◆ ASSIGNMENT: Note each line in the data holding the string "Trade" and report it.

***** INPUT MATERIAL *****

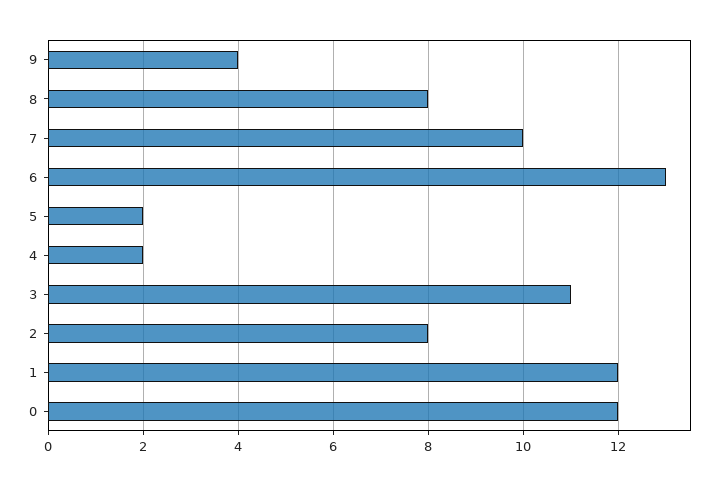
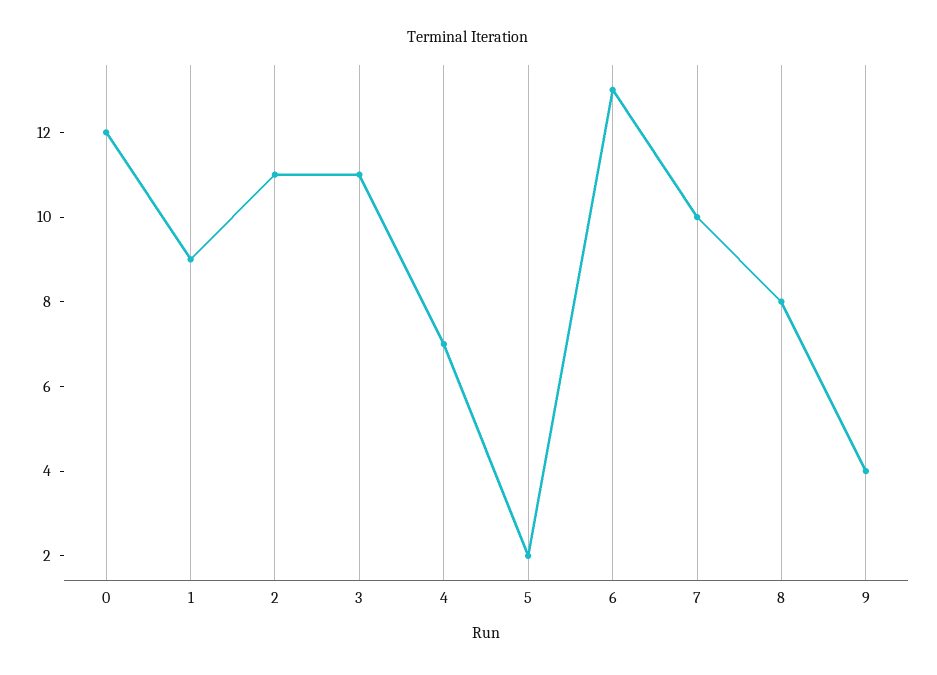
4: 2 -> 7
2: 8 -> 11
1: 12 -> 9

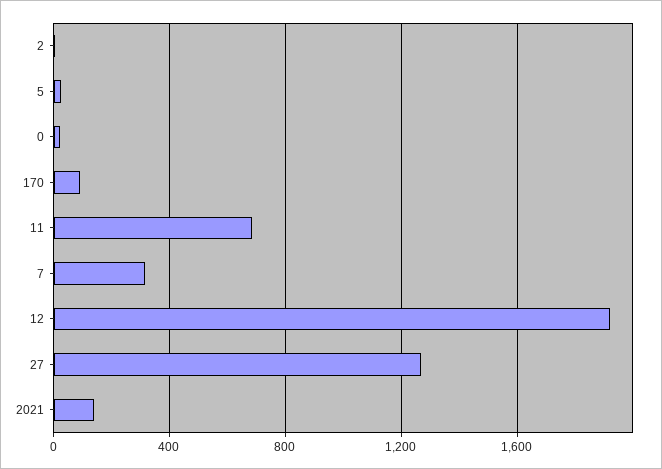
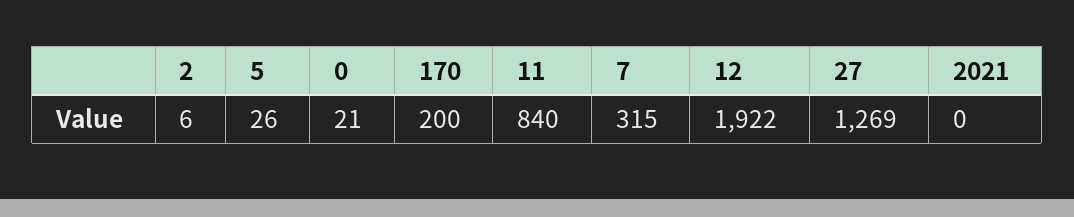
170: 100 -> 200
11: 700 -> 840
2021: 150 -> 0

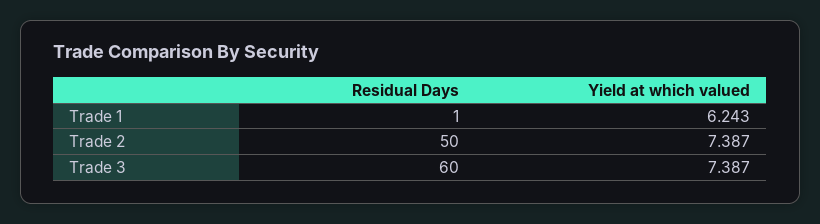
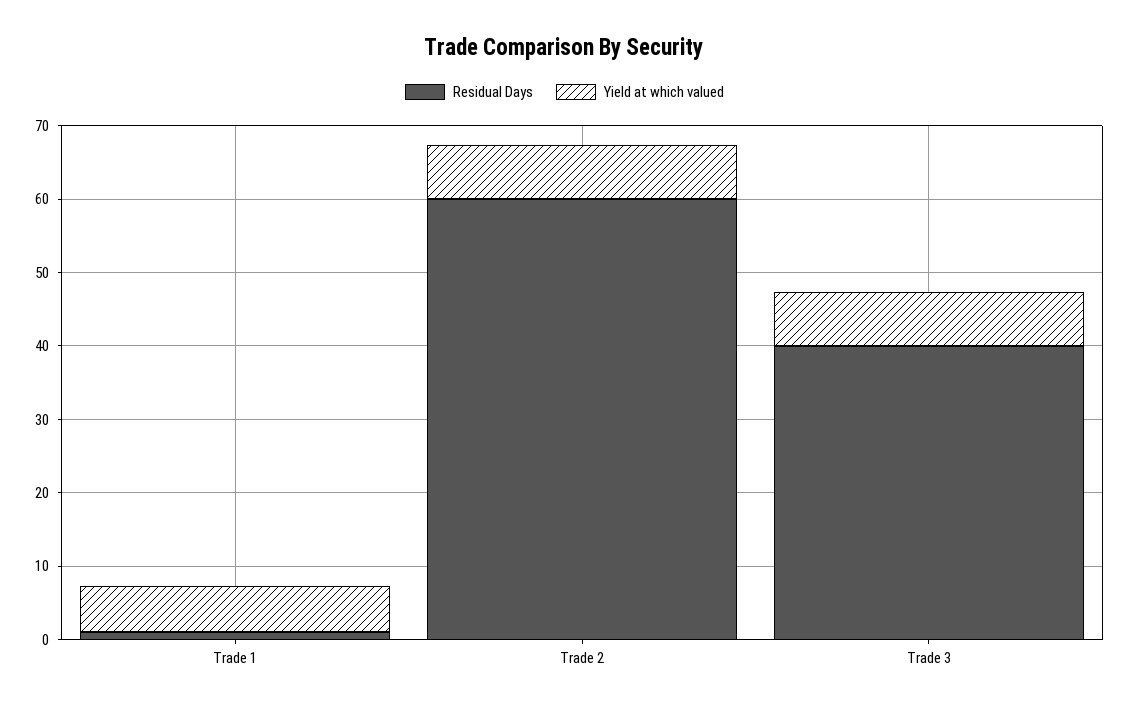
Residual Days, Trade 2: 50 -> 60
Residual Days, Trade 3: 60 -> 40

*****
***** INPUT MATERIAL *****

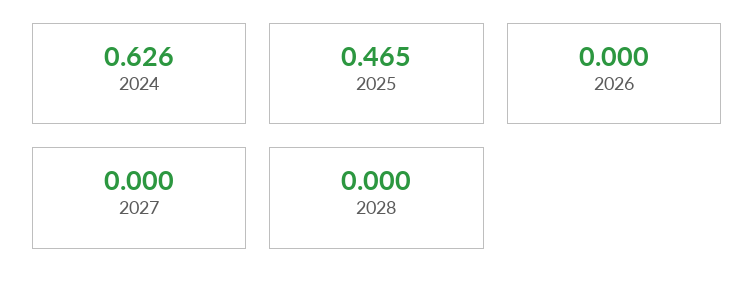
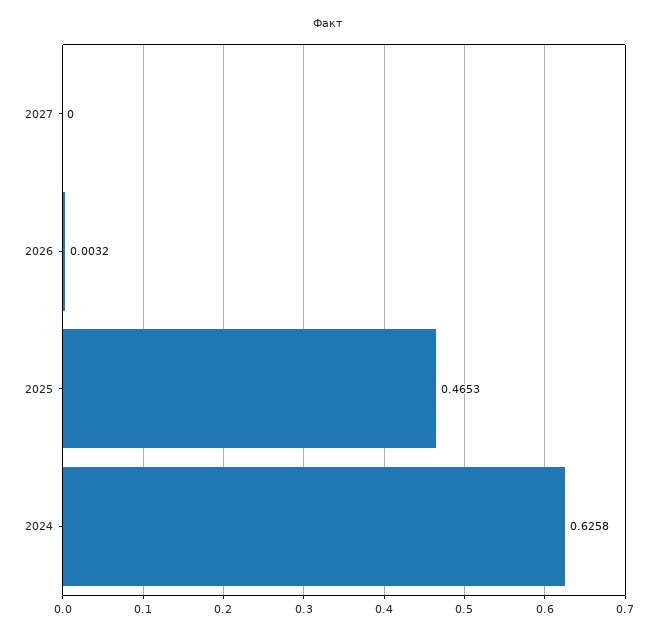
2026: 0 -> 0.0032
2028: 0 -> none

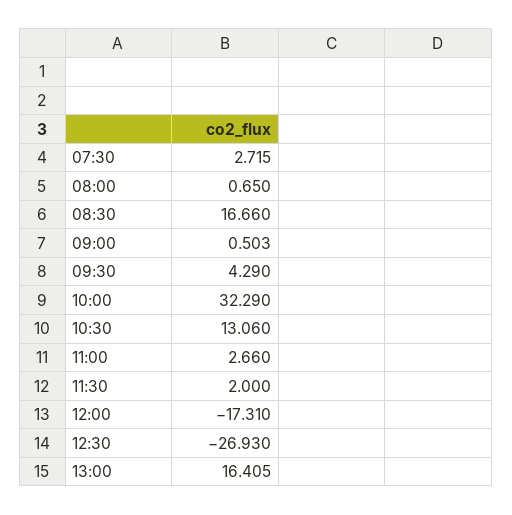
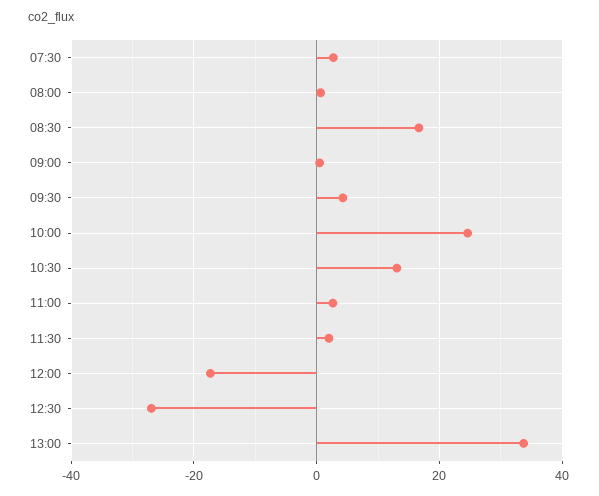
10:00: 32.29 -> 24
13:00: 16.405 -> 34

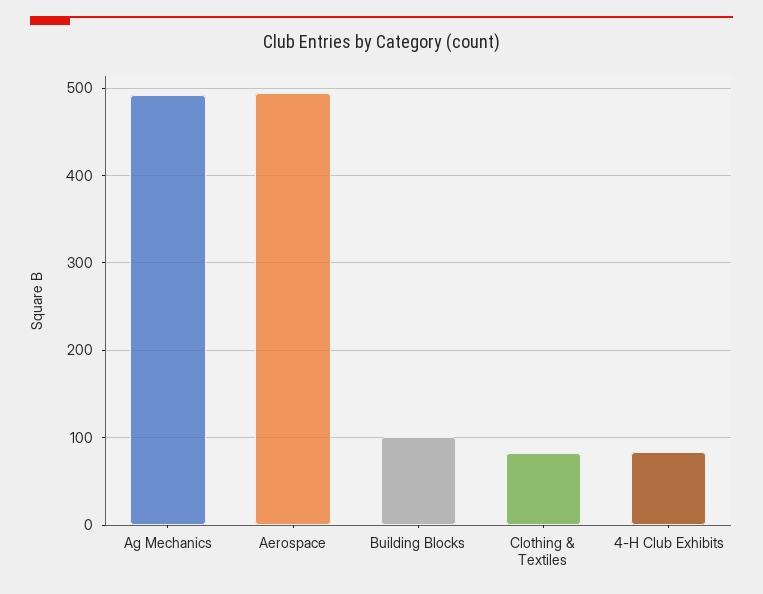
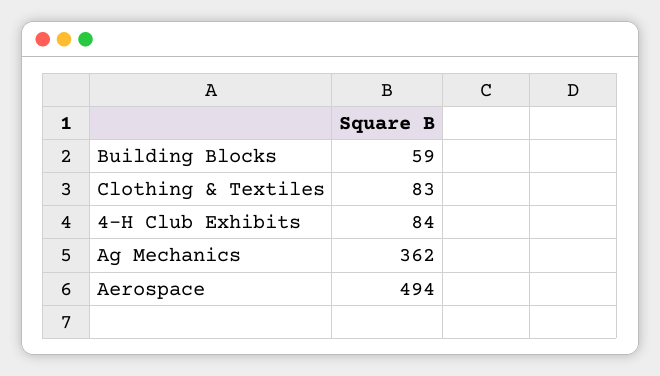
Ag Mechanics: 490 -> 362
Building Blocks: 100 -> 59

*****

◆ TASK RESULT:
Residual Days, Trade 2: 50 -> 60
Residual Days, Trade 3: 60 -> 40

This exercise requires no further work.